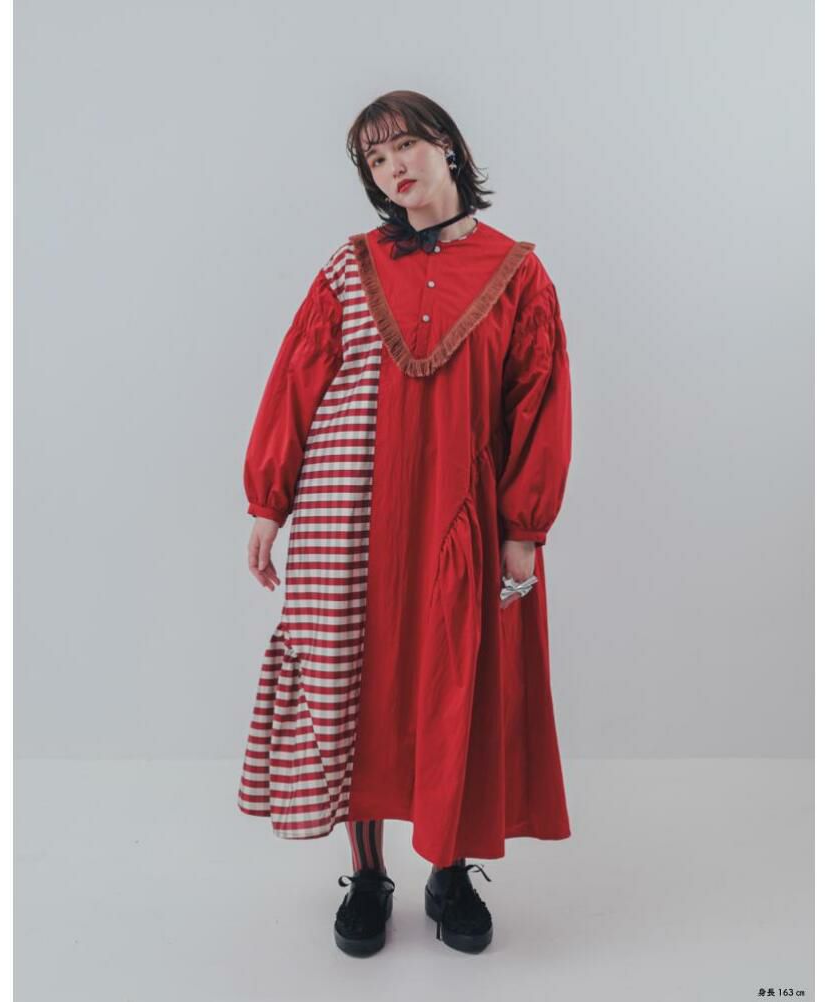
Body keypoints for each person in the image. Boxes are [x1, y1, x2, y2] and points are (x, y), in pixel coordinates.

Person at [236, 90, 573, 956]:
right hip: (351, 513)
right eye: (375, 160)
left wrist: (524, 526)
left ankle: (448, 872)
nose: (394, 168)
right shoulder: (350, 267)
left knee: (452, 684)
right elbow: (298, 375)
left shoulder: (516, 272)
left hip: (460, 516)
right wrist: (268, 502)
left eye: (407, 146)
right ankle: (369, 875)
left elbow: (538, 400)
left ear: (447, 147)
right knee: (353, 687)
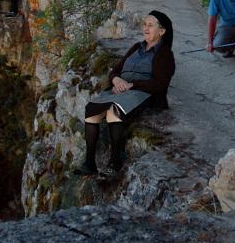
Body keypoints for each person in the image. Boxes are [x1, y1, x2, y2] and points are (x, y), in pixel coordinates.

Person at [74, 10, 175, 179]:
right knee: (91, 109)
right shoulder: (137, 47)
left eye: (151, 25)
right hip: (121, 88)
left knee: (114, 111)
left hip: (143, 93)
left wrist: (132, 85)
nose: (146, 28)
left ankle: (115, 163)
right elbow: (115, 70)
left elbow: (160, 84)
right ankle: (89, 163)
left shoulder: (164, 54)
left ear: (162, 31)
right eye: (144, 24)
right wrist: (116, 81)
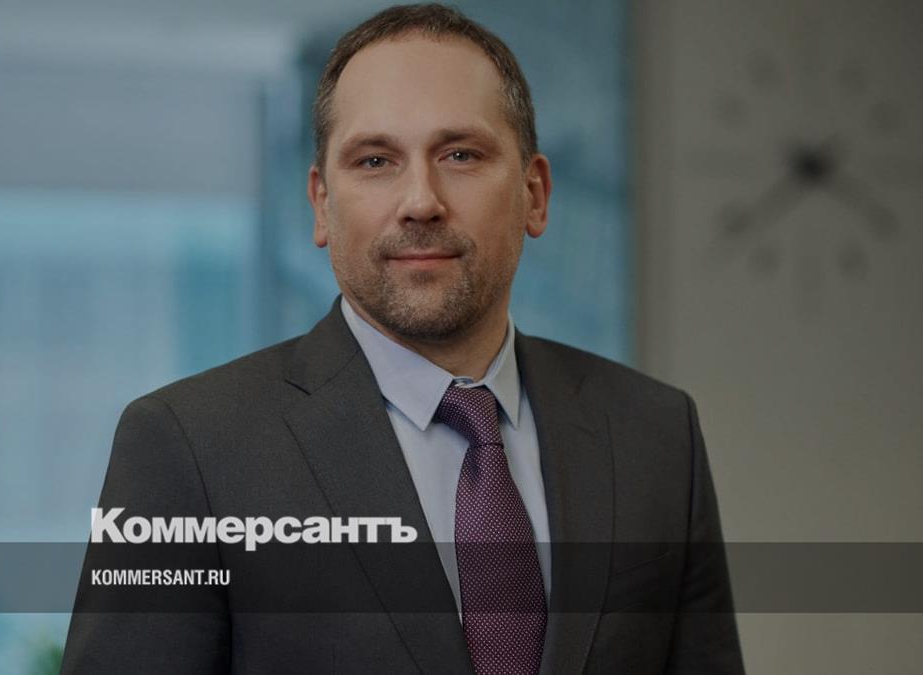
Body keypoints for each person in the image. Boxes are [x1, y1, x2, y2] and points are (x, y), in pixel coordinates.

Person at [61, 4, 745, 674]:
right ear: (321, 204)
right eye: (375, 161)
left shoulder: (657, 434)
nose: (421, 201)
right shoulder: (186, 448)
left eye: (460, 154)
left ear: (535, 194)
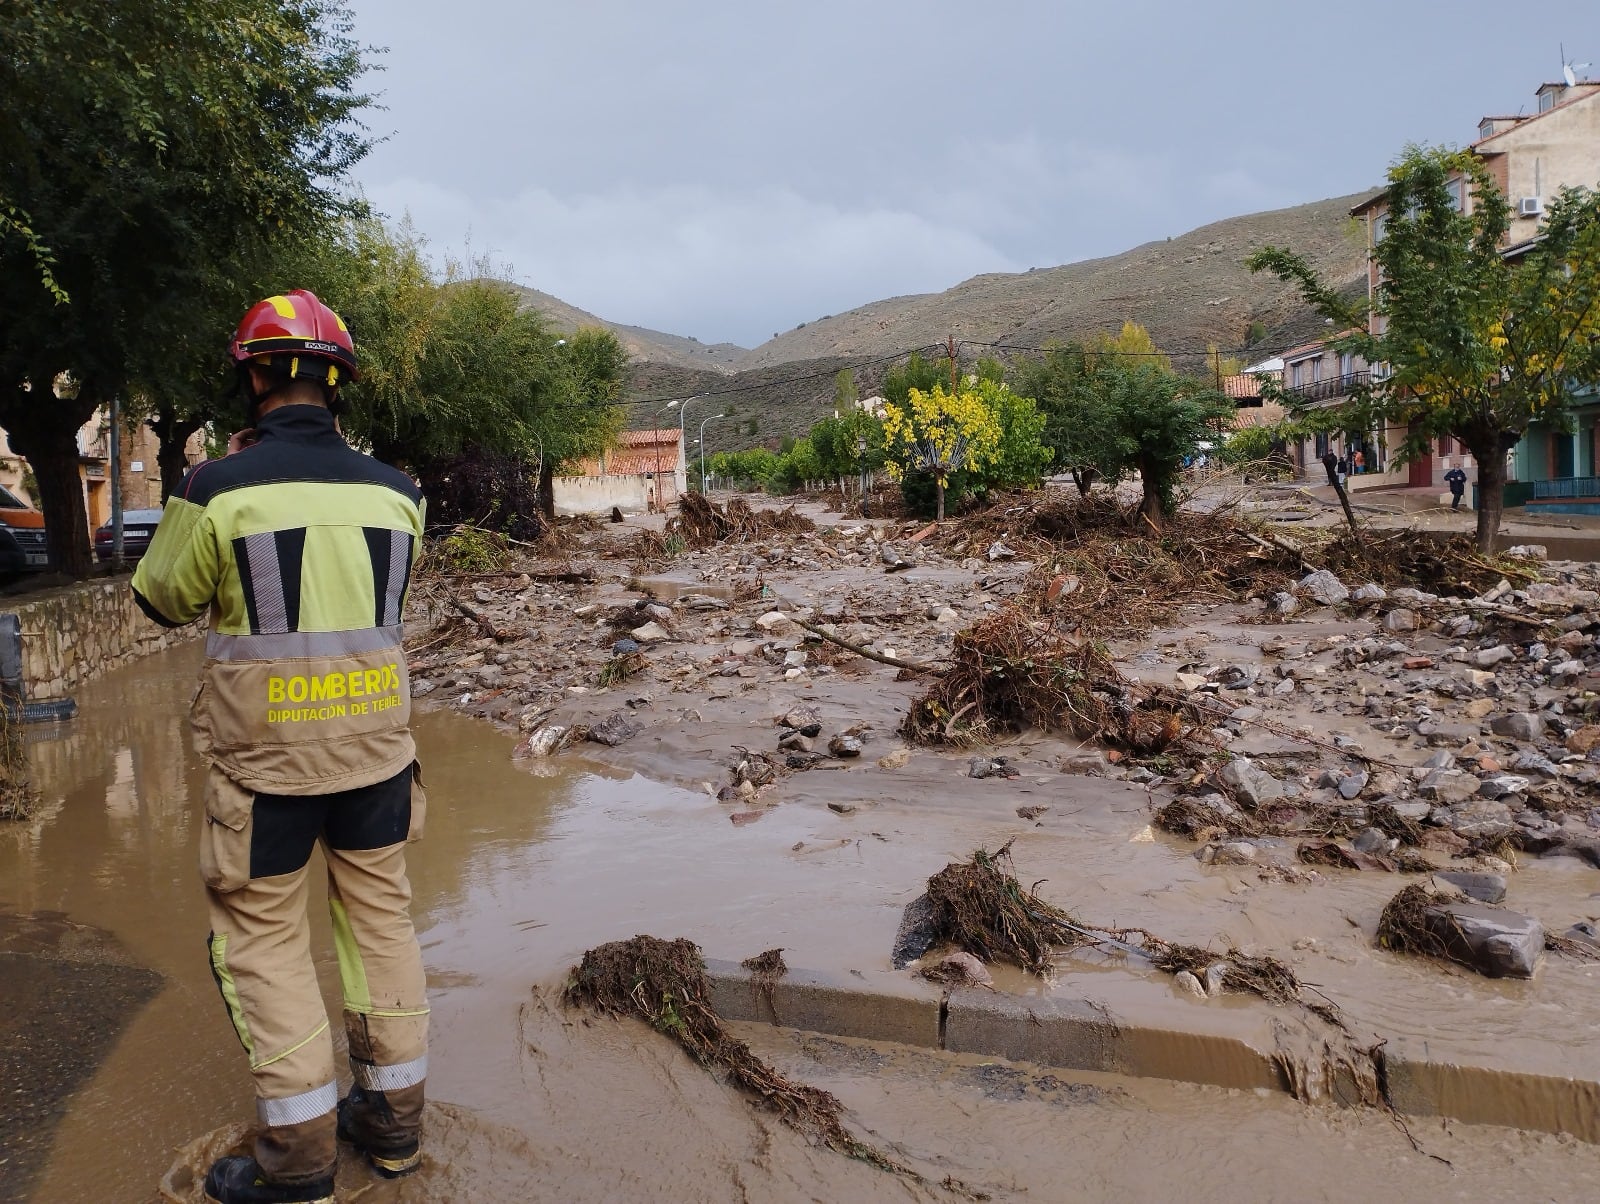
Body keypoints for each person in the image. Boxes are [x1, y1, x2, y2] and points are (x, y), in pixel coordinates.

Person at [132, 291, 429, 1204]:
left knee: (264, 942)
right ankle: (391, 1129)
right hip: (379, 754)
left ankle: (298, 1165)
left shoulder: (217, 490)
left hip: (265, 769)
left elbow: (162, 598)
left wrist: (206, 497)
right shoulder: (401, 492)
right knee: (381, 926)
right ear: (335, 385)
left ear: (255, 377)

• Work to complete: Repeat only the lines from the one with "right eye: (144, 24)" through the end of the data, both included and exactly as written. Pictures stay out of the copy.

• Solution for this exercise:
right eye: (144, 24)
right wrist: (116, 81)
Body keypoints for each person in the image. Boxes are [x1, y1, x2, y2] and points are (x, y), in pixel coordinates.

Person at [61, 4, 745, 674]:
right ear: (321, 204)
right eye: (375, 161)
left shoulder: (657, 434)
nose: (421, 201)
right shoulder: (186, 448)
left eye: (460, 154)
left ear: (535, 194)
Body keypoints for each person in the image. Boxes are [x1, y1, x2, y2] and points are (x, y), in pixel coordinates.

Person at [132, 291, 429, 1204]:
left knee: (264, 942)
right ankle: (391, 1129)
right hip: (379, 754)
left ankle: (298, 1165)
left shoulder: (217, 490)
left hip: (265, 769)
left elbow: (162, 598)
left wrist: (206, 497)
right shoulder: (401, 492)
right knee: (381, 926)
right ear: (335, 385)
left ear: (255, 377)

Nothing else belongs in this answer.